■ To be done
**1)** According to the tribute to George Hartley, what was his major recreation?
**2)** Continue the tribute to George Hartley from where it stops.

— Start of Page —

A Tribute to George Hartley (Tenor)

Updated: Feb 2


21.05.1933 – 25.01.2021

Like so many of us, George was not a native-born Cornishman. But once introduced to the County, he took it into his heart. Born in Yorkshire, his family moved to Nottinghamshire while he was still an infant, and George grew up facing a future 'down the mines' like his recently deceased father – he had added a year to his age to allow him to do so, and so bring in a wage. He was a keen sportsman, and enthusiastically took part in almost any team sport, but particularly soccer. Cycling was his major recreation, and adventurous George even enjoyed a cycling holiday in France with his pal, quite a feat in those far off days..

— End of Page —
— Start of Supplied material —

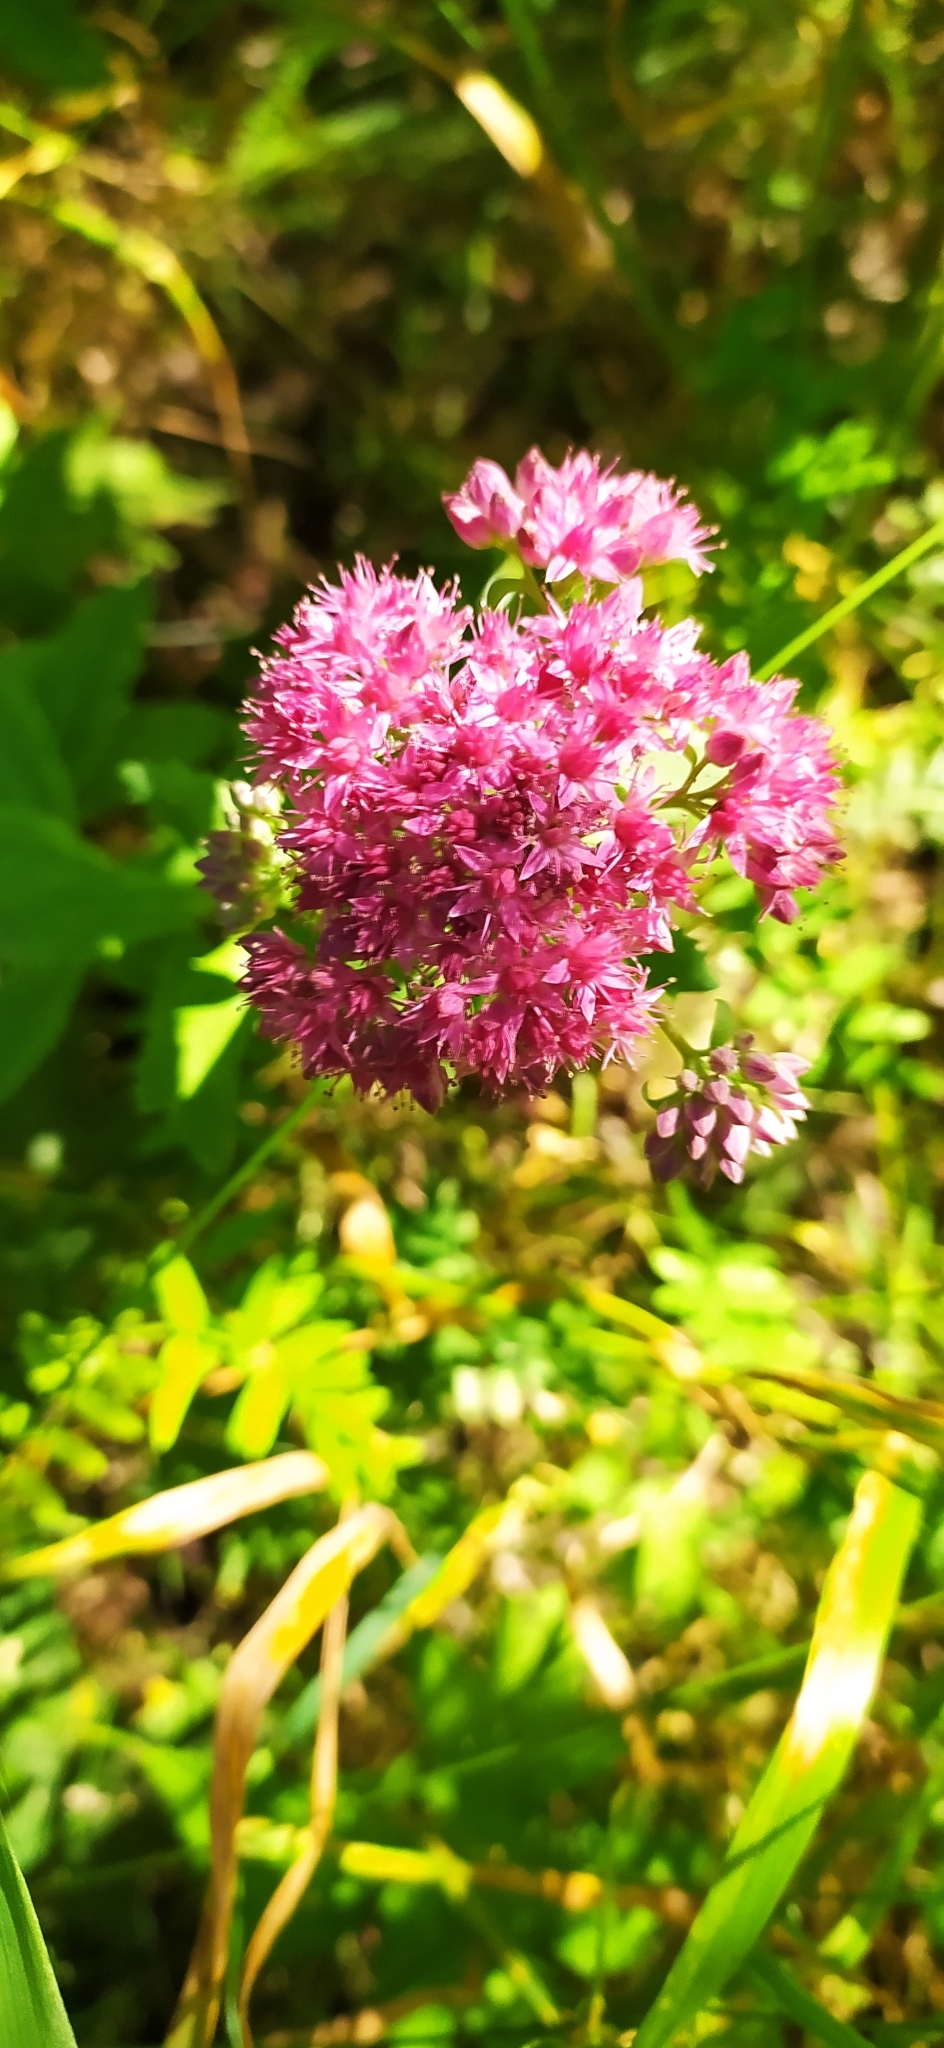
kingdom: Plantae
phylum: Tracheophyta
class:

— End of Supplied material —

■ Responses to the tasks
**1)** Cycling

**2)**
He arrived in Bodmin in 1956, and no longer in a reserved occupation, the Army soon came calling, and he was pleased – and ever after proud - to have served in the good old DCLI, mostly in Germany. Following de-mob, he tried a selection of employments, until he found his vocation as a Licensee, where together with Sheila, he took over one of Bodmin's oldest pubs, the 'George and Dragon' in St. Nicholas Street. He and Sheila ran it successfully as an old-fashioned 'family' pub, although the locals often nudged elbows when talking of George and THE DRAGON, I really can't think why!

George and Sheila have been together for 67 happy years, and through their children Teresa and Kevin, George has left behind an extensive family to mourn him, and to support Sheila.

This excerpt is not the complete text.